● **What is needed**
Copy each line below that contains "primitives".

● **Source information**
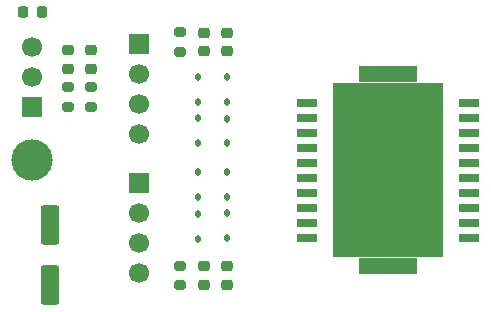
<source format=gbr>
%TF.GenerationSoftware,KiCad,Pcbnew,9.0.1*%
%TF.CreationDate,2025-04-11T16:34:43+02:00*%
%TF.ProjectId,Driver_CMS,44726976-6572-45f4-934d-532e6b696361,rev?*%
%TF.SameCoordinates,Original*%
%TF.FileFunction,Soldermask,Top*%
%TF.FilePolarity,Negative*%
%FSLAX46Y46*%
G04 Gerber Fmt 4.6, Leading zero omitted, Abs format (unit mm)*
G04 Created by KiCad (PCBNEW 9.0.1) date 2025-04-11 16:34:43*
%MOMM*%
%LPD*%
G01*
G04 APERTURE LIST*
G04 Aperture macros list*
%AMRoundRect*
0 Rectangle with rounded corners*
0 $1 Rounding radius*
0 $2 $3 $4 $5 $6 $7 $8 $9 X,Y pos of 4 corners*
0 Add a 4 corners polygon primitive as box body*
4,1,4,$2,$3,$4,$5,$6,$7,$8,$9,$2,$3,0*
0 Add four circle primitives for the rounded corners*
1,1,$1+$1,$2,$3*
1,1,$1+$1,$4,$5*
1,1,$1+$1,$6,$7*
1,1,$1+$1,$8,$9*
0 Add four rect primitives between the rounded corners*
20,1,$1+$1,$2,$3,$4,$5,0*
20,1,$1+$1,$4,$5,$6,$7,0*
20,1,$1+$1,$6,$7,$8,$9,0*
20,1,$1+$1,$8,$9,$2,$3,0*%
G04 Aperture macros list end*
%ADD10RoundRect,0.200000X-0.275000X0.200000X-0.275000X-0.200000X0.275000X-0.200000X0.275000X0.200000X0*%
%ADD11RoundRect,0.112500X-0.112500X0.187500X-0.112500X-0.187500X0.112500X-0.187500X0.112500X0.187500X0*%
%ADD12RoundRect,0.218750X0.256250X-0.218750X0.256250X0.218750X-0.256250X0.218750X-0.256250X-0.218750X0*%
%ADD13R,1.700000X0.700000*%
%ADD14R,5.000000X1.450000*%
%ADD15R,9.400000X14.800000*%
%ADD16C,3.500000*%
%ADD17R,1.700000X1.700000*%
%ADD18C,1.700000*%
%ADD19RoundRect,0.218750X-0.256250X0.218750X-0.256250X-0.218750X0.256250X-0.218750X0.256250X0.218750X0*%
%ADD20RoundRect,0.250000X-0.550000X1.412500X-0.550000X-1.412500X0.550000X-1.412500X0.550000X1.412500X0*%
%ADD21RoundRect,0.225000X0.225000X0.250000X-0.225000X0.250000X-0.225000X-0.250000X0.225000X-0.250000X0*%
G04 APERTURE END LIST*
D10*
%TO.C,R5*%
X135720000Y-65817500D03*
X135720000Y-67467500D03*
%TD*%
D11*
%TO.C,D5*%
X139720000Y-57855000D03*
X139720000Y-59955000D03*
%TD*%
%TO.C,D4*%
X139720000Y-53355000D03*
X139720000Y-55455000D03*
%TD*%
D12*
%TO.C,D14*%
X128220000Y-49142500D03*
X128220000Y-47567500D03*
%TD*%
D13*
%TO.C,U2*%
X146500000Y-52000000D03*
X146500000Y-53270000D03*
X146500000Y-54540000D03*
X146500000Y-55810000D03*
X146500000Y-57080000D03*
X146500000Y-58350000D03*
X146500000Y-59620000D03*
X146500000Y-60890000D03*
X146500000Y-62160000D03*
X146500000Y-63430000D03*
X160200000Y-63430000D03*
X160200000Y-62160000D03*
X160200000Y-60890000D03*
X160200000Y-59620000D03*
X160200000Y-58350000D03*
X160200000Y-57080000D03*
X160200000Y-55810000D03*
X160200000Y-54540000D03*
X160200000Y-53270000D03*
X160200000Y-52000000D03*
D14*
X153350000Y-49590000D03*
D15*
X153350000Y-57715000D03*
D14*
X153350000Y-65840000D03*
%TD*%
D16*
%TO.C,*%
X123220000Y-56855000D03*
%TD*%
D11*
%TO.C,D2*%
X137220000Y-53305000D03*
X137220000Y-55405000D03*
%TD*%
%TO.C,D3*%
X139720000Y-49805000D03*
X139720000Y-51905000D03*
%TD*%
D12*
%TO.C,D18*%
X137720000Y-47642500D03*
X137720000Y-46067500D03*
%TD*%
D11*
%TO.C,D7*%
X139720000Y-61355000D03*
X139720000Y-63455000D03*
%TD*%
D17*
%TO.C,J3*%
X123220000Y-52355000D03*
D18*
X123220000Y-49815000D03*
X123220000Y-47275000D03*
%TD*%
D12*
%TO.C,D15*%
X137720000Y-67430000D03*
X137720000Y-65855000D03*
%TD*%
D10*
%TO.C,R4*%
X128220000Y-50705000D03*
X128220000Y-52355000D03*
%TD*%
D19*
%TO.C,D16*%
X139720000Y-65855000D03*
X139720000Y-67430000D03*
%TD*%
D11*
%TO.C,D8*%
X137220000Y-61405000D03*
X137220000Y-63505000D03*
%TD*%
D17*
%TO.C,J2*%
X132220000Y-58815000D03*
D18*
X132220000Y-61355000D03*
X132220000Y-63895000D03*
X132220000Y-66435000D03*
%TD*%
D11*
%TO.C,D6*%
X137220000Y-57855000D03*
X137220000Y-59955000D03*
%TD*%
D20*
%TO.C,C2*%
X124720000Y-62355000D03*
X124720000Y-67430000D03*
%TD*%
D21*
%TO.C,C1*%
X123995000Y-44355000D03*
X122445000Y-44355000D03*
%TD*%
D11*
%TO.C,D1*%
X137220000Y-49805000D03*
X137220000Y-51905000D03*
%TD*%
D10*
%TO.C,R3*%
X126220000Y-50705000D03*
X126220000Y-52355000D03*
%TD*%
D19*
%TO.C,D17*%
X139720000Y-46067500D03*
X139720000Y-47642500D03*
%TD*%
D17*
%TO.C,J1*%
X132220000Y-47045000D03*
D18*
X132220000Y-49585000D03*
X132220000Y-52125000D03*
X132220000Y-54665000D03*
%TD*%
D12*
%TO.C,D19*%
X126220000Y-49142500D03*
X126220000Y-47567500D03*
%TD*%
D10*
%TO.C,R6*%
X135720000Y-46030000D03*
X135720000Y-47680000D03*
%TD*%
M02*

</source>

● **Exercise solution**
0 Add four circle primitives for the rounded corners*
0 Add four rect primitives between the rounded corners*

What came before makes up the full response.